Soweit der Kläger schließlich rügt, der nach § 153 Abs 5 SGG am 10.11.2023 ergangene Übertragungsbeschluss des LSG-Senats auf die Berichterstatterin zusammen mit den ehrenamtlichen Richtern verletze sein Recht auf den gesetzlichen Richter aus Art 101 Abs 1 Satz 2 GG, weil er ohne Begründung ergangen sei, hat er auch keinen Verfahrensfehler aufgezeigt. Nach § 142 Abs 2 Satz 1 SGG sind Beschlüsse nur zu begründen, wenn sie durch Rechtsmittel angefochten werden können oder über einen Rechtsbehelf entscheiden. Stets zu begründen sind nach Abs 2 Satz 2 der Vorschrift Beschlüsse im einstweiligen Rechtsschutz oder nach Erledigung des Rechtsstreits in der Hauptsache. Der unanfechtbare Beschluss nach § 153 Abs 5 SGG gehört hierzu nicht (BSG Beschluss vom 27.5.2020 - B 9 SB 67/19 B - juris RdNr 8). Sofern der Kläger der Auffassung sein sollte, das LSG habe mit dem Übertragungsbeschluss die gesetzlichen Grenzen seines Ermessens überschritten, hätte er diese Ansicht im Einzelnen begründen müssen. Insbesondere hätte es eines näheren Eingehens auf die relevanten Ermessenskriterien bedurft (vgl BSG Beschluss vom 27.5.2020 - B 9 SB 67/19 B - juris RdNr 9 mwN). Daran fehlt es. Der bloße Hinweis auf das Vorliegen divergierender Sachverständigengutachten reicht hier nicht aus. Denn die Würdigung unterschiedlicher Gutachtenergebnisse gehört - wie bereits ausgeführt - zur Beweiswürdigung und damit zu den Kernaufgaben der Tatsacheninstanz (BSG Beschluss vom 11.7.2022 - B 9 V 3/22 B - juris RdNr 15). Schließlich legt der Kläger trotz der Beschränkung der Prüfungsbefugnis des BSG nach § 202 Satz 1 SGG iVm § 557 Abs 2 ZPO nicht dar, dass er bereits vor dem LSG die Übertragung auf die Berichterstatterin als unzulässig gerügt habe (vgl BSG Beschluss vom 7.7.2016 - B 9 V 22/16 B - juris RdNr 5).

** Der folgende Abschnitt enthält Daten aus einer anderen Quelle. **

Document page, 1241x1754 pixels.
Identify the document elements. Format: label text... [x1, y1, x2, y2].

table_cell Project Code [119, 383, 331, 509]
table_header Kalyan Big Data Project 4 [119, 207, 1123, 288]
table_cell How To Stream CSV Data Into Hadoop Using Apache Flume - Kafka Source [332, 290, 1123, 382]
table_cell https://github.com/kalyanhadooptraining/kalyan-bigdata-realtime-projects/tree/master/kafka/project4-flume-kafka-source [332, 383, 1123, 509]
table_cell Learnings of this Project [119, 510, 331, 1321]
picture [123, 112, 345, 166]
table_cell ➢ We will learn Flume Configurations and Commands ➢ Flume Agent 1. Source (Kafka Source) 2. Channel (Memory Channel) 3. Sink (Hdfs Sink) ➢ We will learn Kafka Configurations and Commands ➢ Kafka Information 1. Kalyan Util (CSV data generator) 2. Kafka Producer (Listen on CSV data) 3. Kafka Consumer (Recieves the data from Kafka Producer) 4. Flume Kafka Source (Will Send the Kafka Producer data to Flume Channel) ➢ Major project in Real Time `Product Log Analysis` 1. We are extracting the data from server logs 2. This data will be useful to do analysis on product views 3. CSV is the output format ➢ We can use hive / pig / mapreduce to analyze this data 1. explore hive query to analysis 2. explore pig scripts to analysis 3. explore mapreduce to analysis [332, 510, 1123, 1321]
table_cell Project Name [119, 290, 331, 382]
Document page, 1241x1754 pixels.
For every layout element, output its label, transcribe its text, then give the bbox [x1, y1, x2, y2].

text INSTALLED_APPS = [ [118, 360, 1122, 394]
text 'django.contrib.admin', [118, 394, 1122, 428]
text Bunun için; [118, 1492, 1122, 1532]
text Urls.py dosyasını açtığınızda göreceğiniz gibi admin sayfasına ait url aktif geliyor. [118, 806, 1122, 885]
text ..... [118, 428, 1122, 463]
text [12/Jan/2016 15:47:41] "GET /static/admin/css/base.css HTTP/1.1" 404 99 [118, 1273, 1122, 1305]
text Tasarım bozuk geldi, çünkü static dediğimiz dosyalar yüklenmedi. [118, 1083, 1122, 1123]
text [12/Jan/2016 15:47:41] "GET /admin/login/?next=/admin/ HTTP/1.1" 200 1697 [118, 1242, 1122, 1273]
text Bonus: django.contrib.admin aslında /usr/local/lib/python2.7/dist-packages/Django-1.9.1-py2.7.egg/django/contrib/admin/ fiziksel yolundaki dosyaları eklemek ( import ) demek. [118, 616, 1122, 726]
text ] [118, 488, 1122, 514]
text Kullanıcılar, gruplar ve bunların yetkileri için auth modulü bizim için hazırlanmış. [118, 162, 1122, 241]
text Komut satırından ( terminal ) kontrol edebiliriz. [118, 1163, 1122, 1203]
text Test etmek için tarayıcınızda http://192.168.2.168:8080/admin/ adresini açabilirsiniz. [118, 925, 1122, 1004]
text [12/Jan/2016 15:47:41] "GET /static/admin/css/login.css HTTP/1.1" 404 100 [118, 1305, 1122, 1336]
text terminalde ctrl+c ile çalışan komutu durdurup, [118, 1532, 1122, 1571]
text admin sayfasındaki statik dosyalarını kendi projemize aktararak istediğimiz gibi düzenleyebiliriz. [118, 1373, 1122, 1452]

Dass der Kläger die Entscheidung des LSG insgesamt für verfehlt und inhaltlich unrichtig hält, eröffnet die Revisionsinstanz nicht (stRspr; vgl zB BSG Beschluss vom 31.7.2023 - B 9 V 2/23 B - juris RdNr 8; BSG Beschluss vom 6.7.2022 - B 10 EG 2/22 B - juris RdNr 10; BSG Beschluss vom 29.10.2019 - B 13 R 129/19 B - juris RdNr 5).
2. Von einer weiteren Begründung sieht der Senat ab (vgl § 160a Abs 4 Satz 2 Halbsatz 2 SGG).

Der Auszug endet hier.